Consigne:
Relevez, s'il vous plaît, toutes les années citées dans le texte sur la Symphonie n°8 de Bruckner.

Texte choisi:
___
Herbert Blomstedt dirigeant l'Orchestre de Paris (© C.d’Hérouville / Philharmonie de Paris)

Herbert Blomstedt dirigeant l'Orchestre de Paris (© C.d’Hérouville / Philharmonie de Paris)

La Symphonie n°8 de Bruckner est ce genre d'oeuvre qui suffit à un programme de concert à elle toute seule, par sa durée de près de une heure et vingt minutes. Elle requiert ainsi une grande concentration des musiciens mais aussi des auditeurs, tout le long de ce cheminement musical intense. Composée entre 1884 et 1887. Conforté par le succès triomphale de sa Symphonie n°7, Bruckner se laisse aller à tous ses élans et approfondit son discours et ses logorrhées musicales. Mais les problèmes surviennent lorsque le chef qui créa la septième, Hermann Levi, réagi avec scepticisme face à la partition de la nouvelle symphonie. Et c'est ainsi que après trois symphonies sans retouche, Bruckner remis de nouveau une de ses partitions sur le métier, et aboutit à une version définitive en 1890.
___
Entrées enregistrées

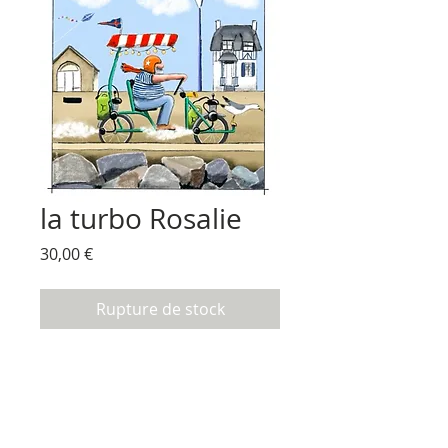
la turbo Rosalie
Prix
30,00 €
Rupture de stock
impression sur toile d'après ma toile
originale
toile coton tensur. sur chassis en bois
dimensions 30x30 cm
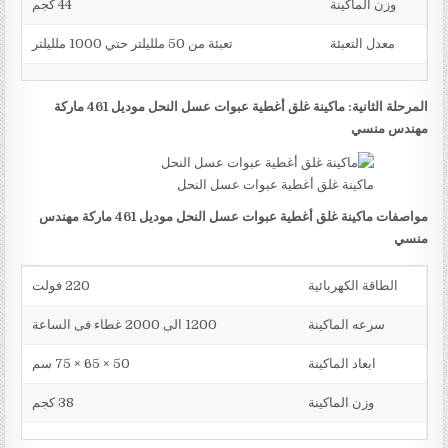
وزن الماكينة
44 كجم
معدل التعبئة
تعبئة من 50 ملليلتر حتي 1000 ملليلتر
المرحلة الثانية: ماكينة غلق أغطية عبوات عسل النحل موديل 461 ماركة
مهندس منسي
ماكينة غلق أغطية عبوات عسل النحل
مواصفات ماكينة غلق أغطية عبوات عسل النحل موديل 461 ماركة مهندس
منسي
الطاقة الكهربائية
220 فولت
سرعه الماكينة
1200 الى 2000 غطاء فى الساعة
ابعاد الماكينة
50 × 65 × 75 سم
وزن الماكينة
38 كجم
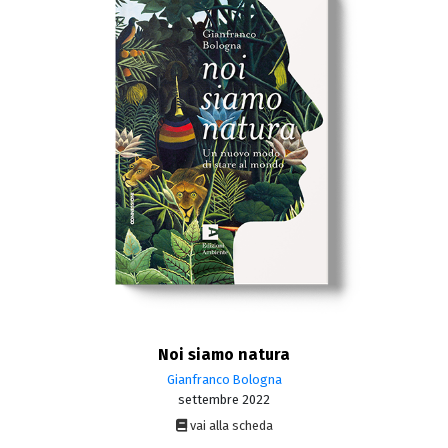
Noi siamo natura
Gianfranco Bologna
settembre 2022
vai alla scheda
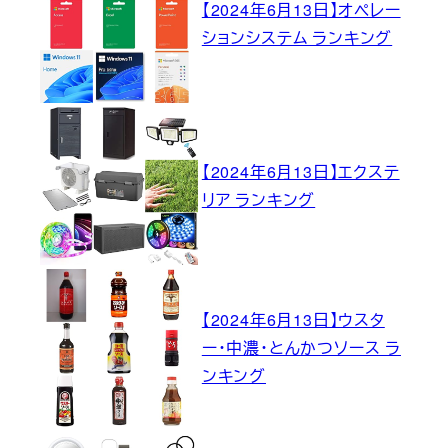
【2024年6月13日】オペレー
ションシステム ランキング
【2024年6月13日】エクステ
リア ランキング
【2024年6月13日】ウスタ
ー・中濃・とんかつソース ラ
ンキング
___
Réponse rédigée:
1884, 1887 et 1890.